I’m too short to join the crowd at any concert, unless it’s some kind of midget gathering, so my boyfriend’s roommate and I ended up smashed along with one of our internet friends against this rail near the back of the club. I discovered that despite the pain it caused in my ass, I could sit up on the rail and actually see the band decently. I think our internet friend was far too drunk at this point to care much about what anybody but the band was doing, but my boyfriend’s roommate and I spent most of the show pissed off as gradually the entire population of Europe pushed past us, traveling aimlessly around the club for reasons I still can’t figure out. Every seven seconds or so, another misunderstood sad kid in black would make us move so he see if the other side of the room was just as depressing to him as this one. Then there was the ass-rubber guy, who my boyfriend’s roommate and I informally dubbed “Randy” because of his uncanny resemblance to a guy we used to know back home. This guy was drunker than probably anybody else at the show, and was having a jolly old time rubbing his ass against my leg as I sat there on my now incredibly painful perch. Every once in a while I’d grab him firmly by the shoulders and push him forward and away from me, but when this happened he’d turn around and smile in this incredibly friendly way. I was getting pissed, but I seriously did not care to start any kind of altercation because both my boyfriend’s roommate and the internet friend were pretty drunk, and I didn’t want to drag them into a fight over some kind of ass-rubbing misunderstanding. I honestly couldn’t tell whether the guy was intentionally being a jerk, or if he was just so far gone he couldn’t tell that he was pissing me off, so I decided to give him the benefit of a doubt and thankfully he left eventually.

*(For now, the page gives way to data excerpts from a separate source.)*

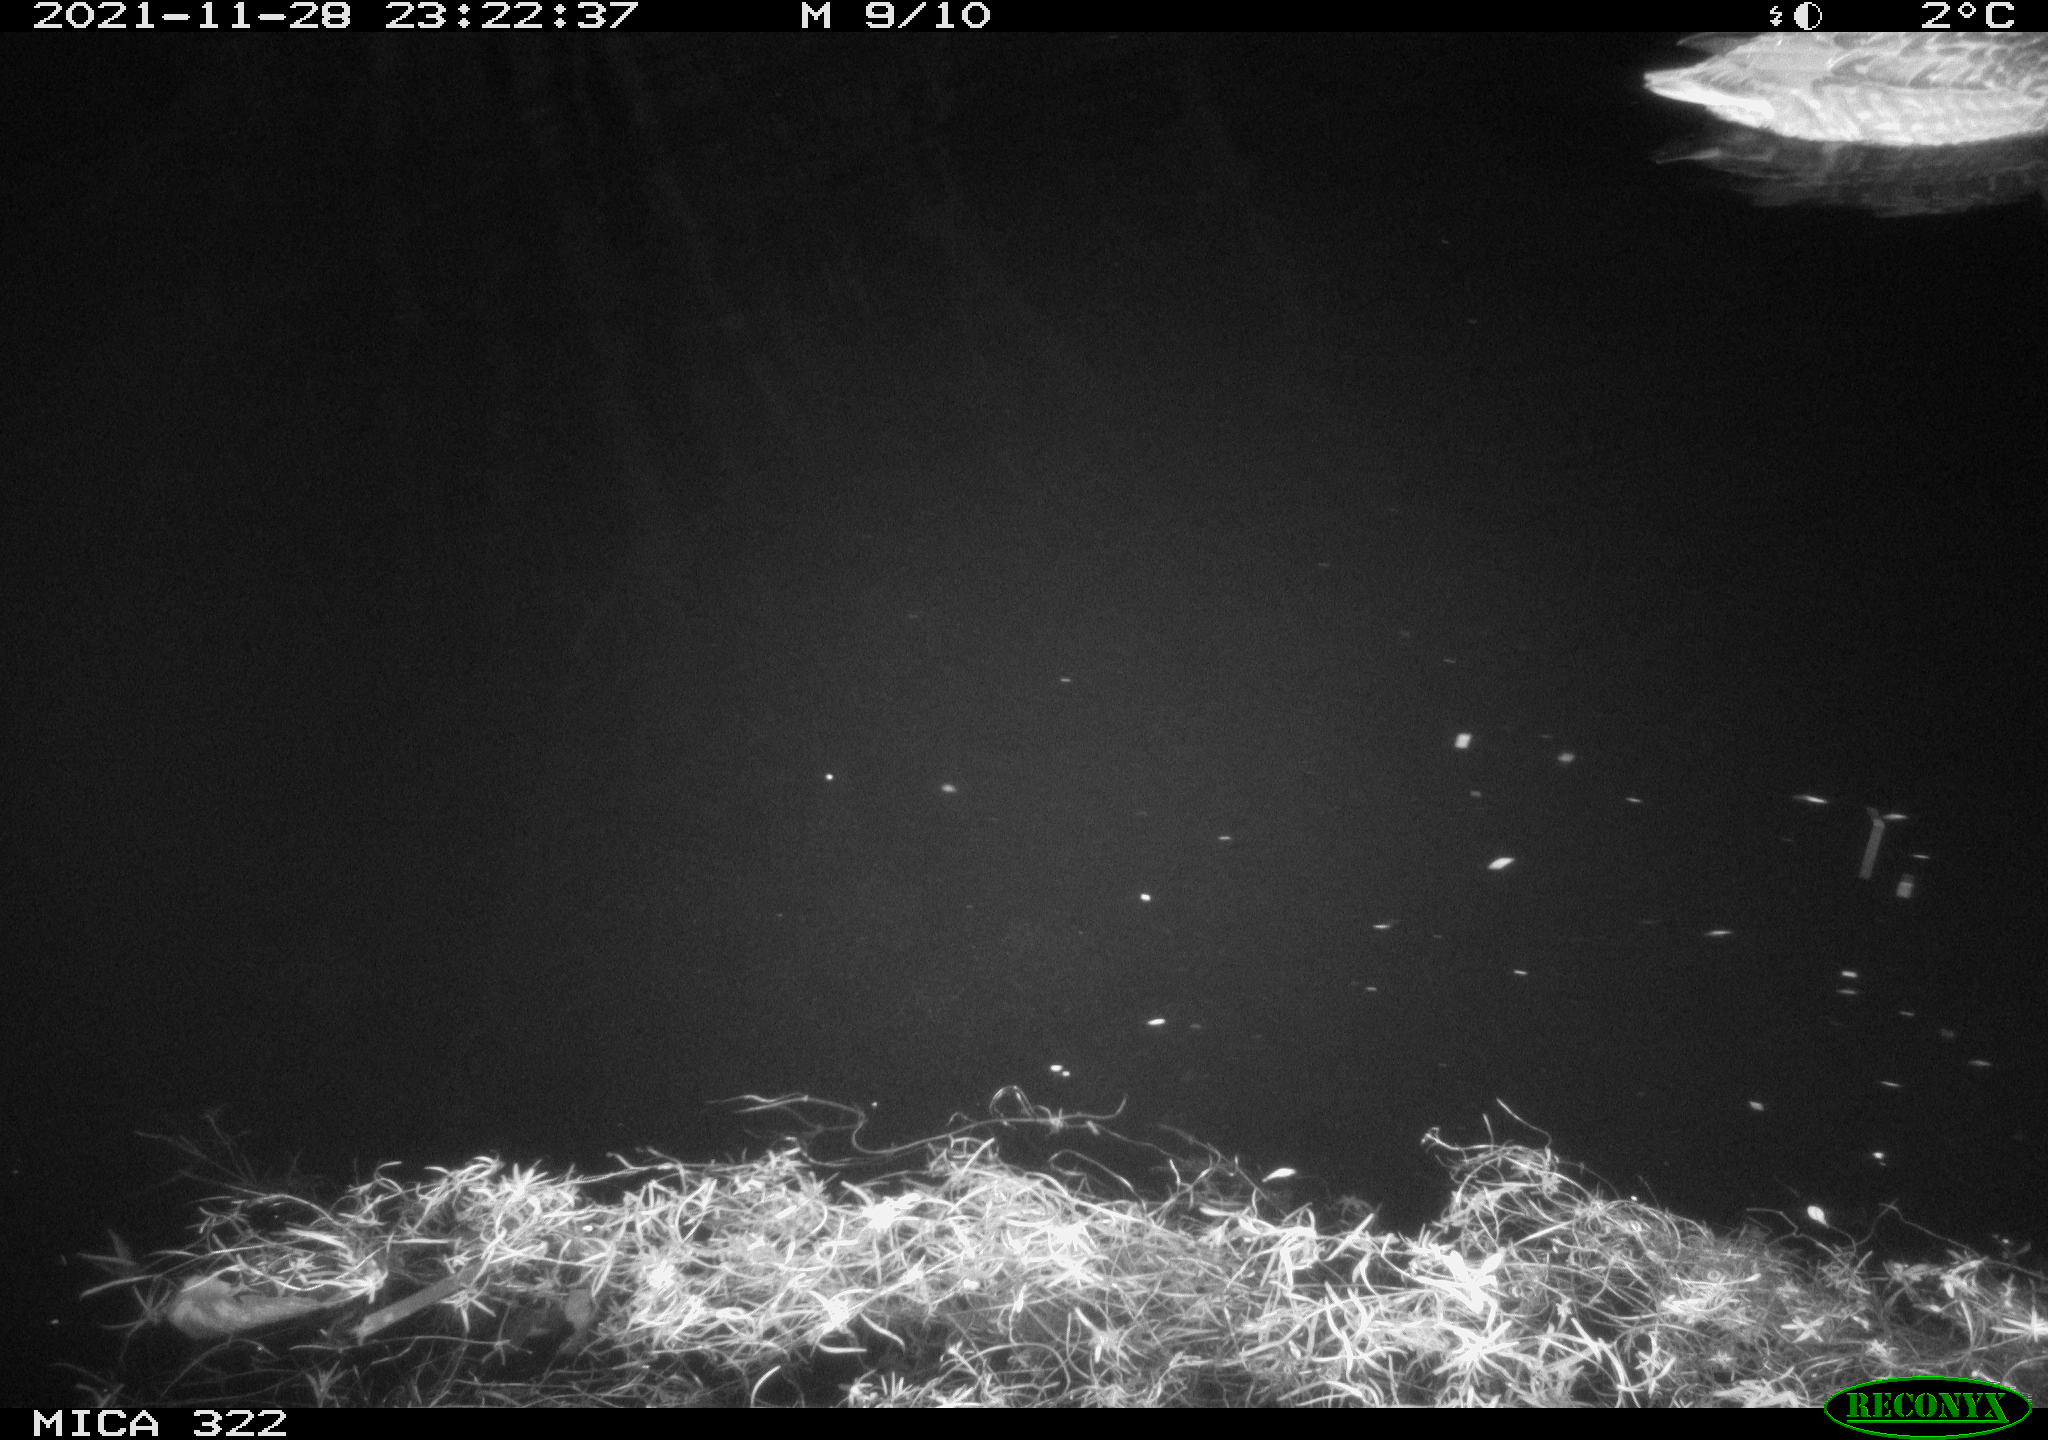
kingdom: Animalia
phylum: Chordata
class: Aves
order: Anseriformes
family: Anatidae
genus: Anas
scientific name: Anas platyrhynchos
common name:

As for the band themselves, they were OK. They didn’t play for long, which was simultaneously disappointing and an enormous relief to me, because I was very uncomfortable and getting really sick of being groped by strangers. I thought it was too bad that they weren’t as kickass as they had been the first time, since I think for the others it was their first time to see Type O live. After the encore we made our way back over to the bar, where the internet friend purchased two of the worst-mixed Long Island Iced Teas I’ve ever seen and shared one with my boyfriend’s roommate. The other internet friend and his cousin met up with us as well, and after some gagging and video golf we managed to get everybody herded out the door with no complication. After that we piled into my car, and the only incident on the way home was a brief and heart-stopping (for me) moment in which the first internet friend didn’t realize that his red and blue flashing cigarette lighter looked just like a set of police lights in my rearview. I yelled at him a little more meanly than I meant to, apologized for losing it, and we eventually made it home, although my boyfriend’s roommate was considerably worse for the wear the next day, probably because he hadn’t eaten prior to getting badly smashed. On the way home the first internet friend and the second internet friend’s cousin dozed in the backseat while the second internet friend and I had a nice, somewhat relaxing chat.

The highlight of the evening for me was when the second internet friend’s cousin saw a bicyclist in Westport who looked very silly because of the giant tall helmet he had on. He said, “There goes the pineapple man!”